[Task description]: What lines in this listing contain the string "Adhes"? Report each one by copying it.

──────

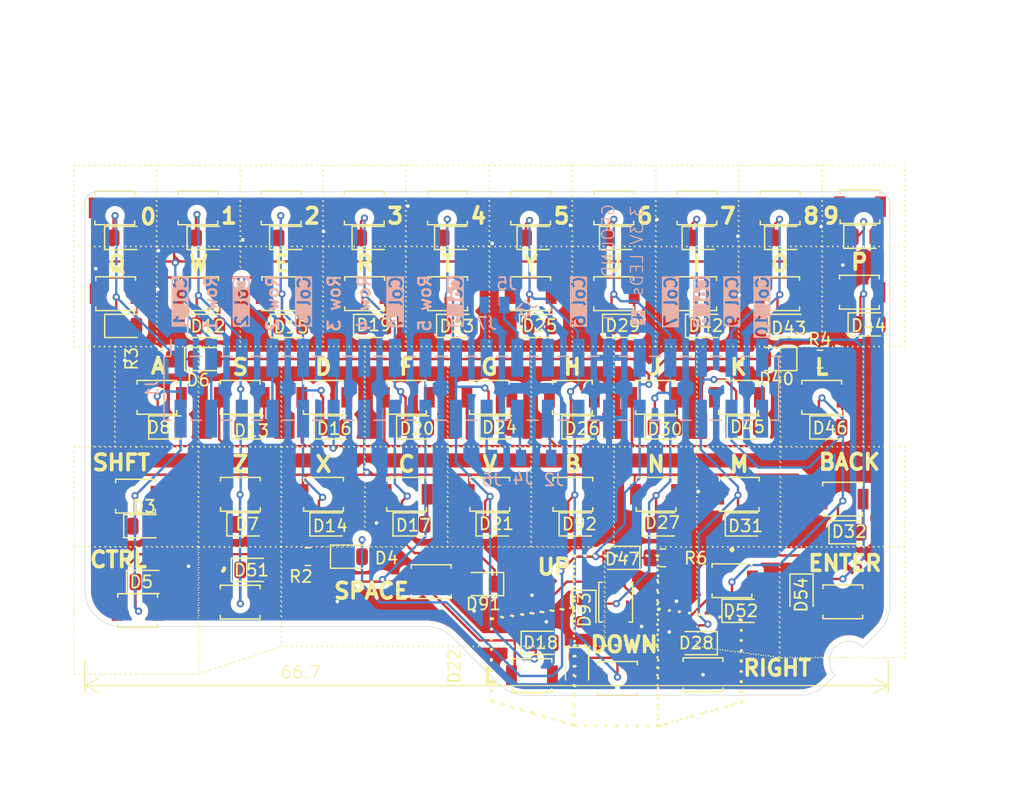
<source format=kicad_pcb>
(kicad_pcb
	(version 20241229)
	(generator "pcbnew")
	(generator_version "9.0")
	(general
		(thickness 1.6)
		(legacy_teardrops no)
	)
	(paper "A4")
	(layers
		(0 "F.Cu" signal)
		(2 "B.Cu" signal)
		(9 "F.Adhes" user "F.Adhesive")
		(11 "B.Adhes" user "B.Adhesive")
		(13 "F.Paste" user)
		(15 "B.Paste" user)
		(5 "F.SilkS" user "F.Silkscreen")
		(7 "B.SilkS" user "B.Silkscreen")
		(1 "F.Mask" user)
		(3 "B.Mask" user)
		(17 "Dwgs.User" user "User.Drawings")
		(19 "Cmts.User" user "User.Comments")
		(21 "Eco1.User" user "User.Eco1")
		(23 "Eco2.User" user "User.Eco2")
		(25 "Edge.Cuts" user)
		(27 "Margin" user)
		(31 "F.CrtYd" user "F.Courtyard")
		(29 "B.CrtYd" user "B.Courtyard")
		(35 "F.Fab" user)
		(33 "B.Fab" user)
		(39 "User.1" user)
		(41 "User.2" user)
		(43 "User.3" user)
		(45 "User.4" user)
	)
	(setup
		(pad_to_mask_clearance 0)
		(allow_soldermask_bridges_in_footprints no)
		(tenting front back)
		(pcbplotparams
			(layerselection 0x00000000_00000000_55555555_5755f5ff)
			(plot_on_all_layers_selection 0x00000000_00000000_00000000_00000000)
			(disableapertmacros no)
			(usegerberextensions no)
			(usegerberattributes yes)
			(usegerberadvancedattributes yes)
			(creategerberjobfile yes)
			(dashed_line_dash_ratio 12.000000)
			(dashed_line_gap_ratio 3.000000)
			(svgprecision 4)
			(plotframeref no)
			(mode 1)
			(useauxorigin no)
			(hpglpennumber 1)
			(hpglpenspeed 20)
			(hpglpendiameter 15.000000)
			(pdf_front_fp_property_popups yes)
			(pdf_back_fp_property_popups yes)
			(pdf_metadata yes)
			(pdf_single_document no)
			(dxfpolygonmode yes)
			(dxfimperialunits yes)
			(dxfusepcbnewfont yes)
			(psnegative no)
			(psa4output no)
			(plot_black_and_white yes)
			(sketchpadsonfab no)
			(plotpadnumbers no)
			(hidednponfab no)
			(sketchdnponfab yes)
			(crossoutdnponfab yes)
			(subtractmaskfromsilk no)
			(outputformat 1)
			(mirror no)
			(drillshape 0)
			(scaleselection 1)
			(outputdirectory "Gerbers/")
		)
	)
	(net 0 "")
	(net 1 "COL1")
	(net 2 "Net-(D2-A)")
	(net 3 "Net-(D3-A)")
	(net 4 "Net-(D5-A)")
	(net 5 "COL2")
	(net 6 "Net-(D7-A)")
	(net 7 "Net-(D8-A)")
	(net 8 "Net-(D9-A)")
	(net 9 "Net-(D10-A)")
	(net 10 "COL3")
	(net 11 "Net-(D11-A)")
	(net 12 "Net-(D12-A)")
	(net 13 "Net-(D13-A)")
	(net 14 "Net-(D14-A)")
	(net 15 "Net-(D15-A)")
	(net 16 "COL4")
	(net 17 "Net-(D16-A)")
	(net 18 "Net-(D17-A)")
	(net 19 "Net-(D18-A)")
	(net 20 "COL5")
	(net 21 "Net-(D19-A)")
	(net 22 "Net-(D20-A)")
	(net 23 "Net-(D21-A)")
	(net 24 "Net-(D22-A)")
	(net 25 "Net-(D23-A)")
	(net 26 "COL6")
	(net 27 "Net-(D24-A)")
	(net 28 "Net-(D25-A)")
	(net 29 "COL7")
	(net 30 "Net-(D26-A)")
	(net 31 "Net-(D27-A)")
	(net 32 "COL8")
	(net 33 "Net-(D29-A)")
	(net 34 "Net-(D30-A)")
	(net 35 "Net-(D31-A)")
	(net 36 "Net-(D32-A)")
	(net 37 "Net-(D33-A)")
	(net 38 "Net-(D34-A)")
	(net 39 "Net-(D35-A)")
	(net 40 "Net-(D36-A)")
	(net 41 "Net-(D37-A)")
	(net 42 "Net-(D38-A)")
	(net 43 "Net-(D39-A)")
	(net 44 "Net-(D42-A)")
	(net 45 "Net-(D43-A)")
	(net 46 "Net-(D44-A)")
	(net 47 "Net-(D45-A)")
	(net 48 "Net-(D46-A)")
	(net 49 "Net-(D51-A)")
	(net 50 "Net-(D52-A)")
	(net 51 "Net-(D54-A)")
	(net 52 "Net-(D91-A)")
	(net 53 "Net-(D92-A)")
	(net 54 "Net-(D93-A)")
	(net 55 "ROW1")
	(net 56 "ROW5")
	(net 57 "ROW2")
	(net 58 "ROW3")
	(net 59 "ROW4")
	(net 60 "COL10")
	(net 61 "COL9")
	(net 62 "Net-(D28-K)")
	(net 63 "GND")
	(net 64 "+3.3V")
	(net 65 "Net-(D4-K)")
	(net 66 "Net-(D6-K)")
	(net 67 "Net-(D40-K)")
	(net 68 "Net-(D47-K)")
	(net 69 "SPARE1")
	(net 70 "SPARE4")
	(net 71 "SPARE6")
	(net 72 "SPARE2")
	(net 73 "SPARE5")
	(net 74 "SPARE3")
	(footprint "Diode_SMD:D_0805_2012Metric" (layer "F.Cu") (at 161.1962 82.25))
	(footprint "USB4105-GF-A (1):SW_SPST_B3U-1000P_MovedText" (layer "F.Cu") (at 160.850001 112.475 -90))
	(footprint "Diode_SMD:D_0805_2012Metric" (layer "F.Cu") (at 181.463 82.15))
	(footprint "Diode_SMD:D_0805_2012Metric" (layer "F.Cu") (at 144.3531 97.975))
	(footprint "Diode_SMD:D_0805_2012Metric" (layer "F.Cu") (at 171.3514 113.2))
	(footprint "Diode_SMD:D_0805_2012Metric" (layer "F.Cu") (at 133.8071 82.25))
	(footprint "USB4105-GF-A (1):SW_SPST_B3U-1000P_MovedText" (layer "F.Cu") (at 160.6833 86.875))
	(footprint "USB4105-GF-A (1):SW_SPST_B3U-1000P_MovedText" (layer "F.Cu") (at 150.4 103.525))
	(footprint "Diode_SMD:D_0805_2012Metric" (layer "F.Cu") (at 138.8625 108.7))
	(footprint "Diode_SMD:D_0805_2012Metric" (layer "F.Cu") (at 133.8972 89.55))
	(footprint "USB4105-GF-A (1):SW_SPST_B3U-1000P_MovedText" (layer "F.Cu") (at 168.099999 118.5 180))
	(footprint "USB4105-GF-A (1):SW_SPST_B3U-1000P_MovedText" (layer "F.Cu") (at 121.175 113.175))
	(footprint "USB4105-GF-A (1):SW_SPST_B3U-1000P_MovedText" (layer "F.Cu") (at 153.9 118.575))
	(footprint "Diode_SMD:D_0805_2012Metric" (layer "F.Cu") (at 150.9458 106.025))
	(footprint "Diode_SMD:D_0805_2012Metric" (layer "F.Cu") (at 158.0719 97.975))
	(footprint "Diode_SMD:D_0805_2012Metric" (layer "F.Cu") (at 175.2139 89.55))
	(footprint "Diode_SMD:D_0805_2012Metric" (layer "F.Cu") (at 137.1569 106.025))
	(footprint "USB4105-GF-A (1):SW_SPST_B3U-1000P_MovedText" (layer "F.Cu") (at 179.7 112.45 180))
	(footprint "Diode_SMD:D_0805_2012Metric" (layer "F.Cu") (at 144.0514 106.025))
	(footprint "USB4105-GF-A (1):SW_SPST_B3U-1000P_MovedText" (layer "F.Cu") (at 171.0393 95.475))
	(footprint "Diode_SMD:D_0805_2012Metric" (layer "F.Cu") (at 157.650001 117.925 -90))
	(footprint "Diode_SMD:D_0805_2012Metric" (layer "F.Cu") (at 164.7347 106.025))
	(footprint "Diode_SMD:D_0805_2012Metric" (layer "F.Cu") (at 171.7906 97.975))
	(footprint "USB4105-GF-A (1):SW_SPST_B3U-1000P_MovedText" (layer "F.Cu") (at 139.9833 79.75))
	(footprint "USB4105-GF-A (1):SW_SPST_B3U-1000P_MovedText" (layer "F.Cu") (at 146.8861 79.75))
	(footprint "USB4105-GF-A (1):SW_SPST_B3U-1000P_MovedText" (layer "F.Cu") (at 150.3625 95.475))
	(footprint "USB4105-GF-A (1):SW_SPST_B3U-1000P_MovedText" (layer "F.Cu") (at 136.5824 95.475))
	(footprint "USB4105-GF-A (1):SW_SPST_B3U-1000P_MovedText" (layer "F.Cu") (at 157.3 103.525))
	(footprint "USB4105-GF-A (1):SW_SPST_B3U-1000P_MovedText" (layer "F.Cu") (at 161.000001 118.8 180))
	(footprint "Diode_SMD:D_0805_2012Metric" (layer "F.Cu") (at 123.775 97.975))
	(footprint "USB4105-GF-A (1):SW_SPST_B3U-1000P_MovedText" (layer "F.Cu") (at 122.775 95.475))
	(footprint "Diode_SMD:D_0805_2012Metric" (layer "F.Cu") (at 137.4938 97.975))
	(footprint "USB4105-GF-A (1):SW_SPST_B3U-1000P_MovedText" (layer "F.Cu") (at 140.0167 86.875))
	(footprint "USB4105-GF-A (1):SW_SPST_B3U-1000P_MovedText" (layer "F.Cu") (at 174.4972 79.75))
	(footprint "USB4105-GF-A (1):SW_SPST_B3U-1000P_MovedText" (layer "F.Cu") (at 167.5944 79.75))
	(footprint "USB4105-GF-A (1):SW_SPST_B3U-1000P_MovedText" (layer "F.Cu") (at 181.125 79.65))
	(footprint "USB4105-GF-A (1):SW_SPST_B3U-1000P_MovedText" (layer "F.Cu") (at 129.7 103.525))
	(footprint "Diode_SMD:D_0805_2012Metric" (layer "F.Cu") (at 154.5556 89.55))
	(footprint "Resistor_SMD:R_0805_2012Metric_Pad1.20x1.40mm_HandSolder" (layer "F.Cu") (at 135.3 108.7 180))
	(footprint "Diode_SMD:D_0805_2012Metric" (layer "F.Cu") (at 121.7 106.175))
	(footprint "Resistor_SMD:R_0805_2012Metric_Pad1.20x1.40mm_HandSolder" (layer "F.Cu") (at 164.762499 108.805))
	(footprint "Diode_SMD:D_0805_2012Metric" (layer "F.Cu") (at 149.865908 110.975336 180))
	(footprint "USB4105-GF-A (1):SW_SPST_B3U-1000P_MovedText" (layer "F.Cu") (at 153.7944 86.875))
	(footprint "USB4105-GF-A (1):SW_SPST_B3U-1000P_MovedText"
		(layer "F.Cu")
		(uuid "5d85e533-72c9-4dd8-b19a-ad2361a86605")
		(at 160.6917 79.75)
		(descr "Ultra-small-sized Tactile Switch with High Contact Reliability, Top-actuated Mode
... [783423 chars truncated]
</source>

──────

[Your solution]:
		(9 "F.Adhes" user "F.Adhesive")
		(11 "B.Adhes" user "B.Adhesive")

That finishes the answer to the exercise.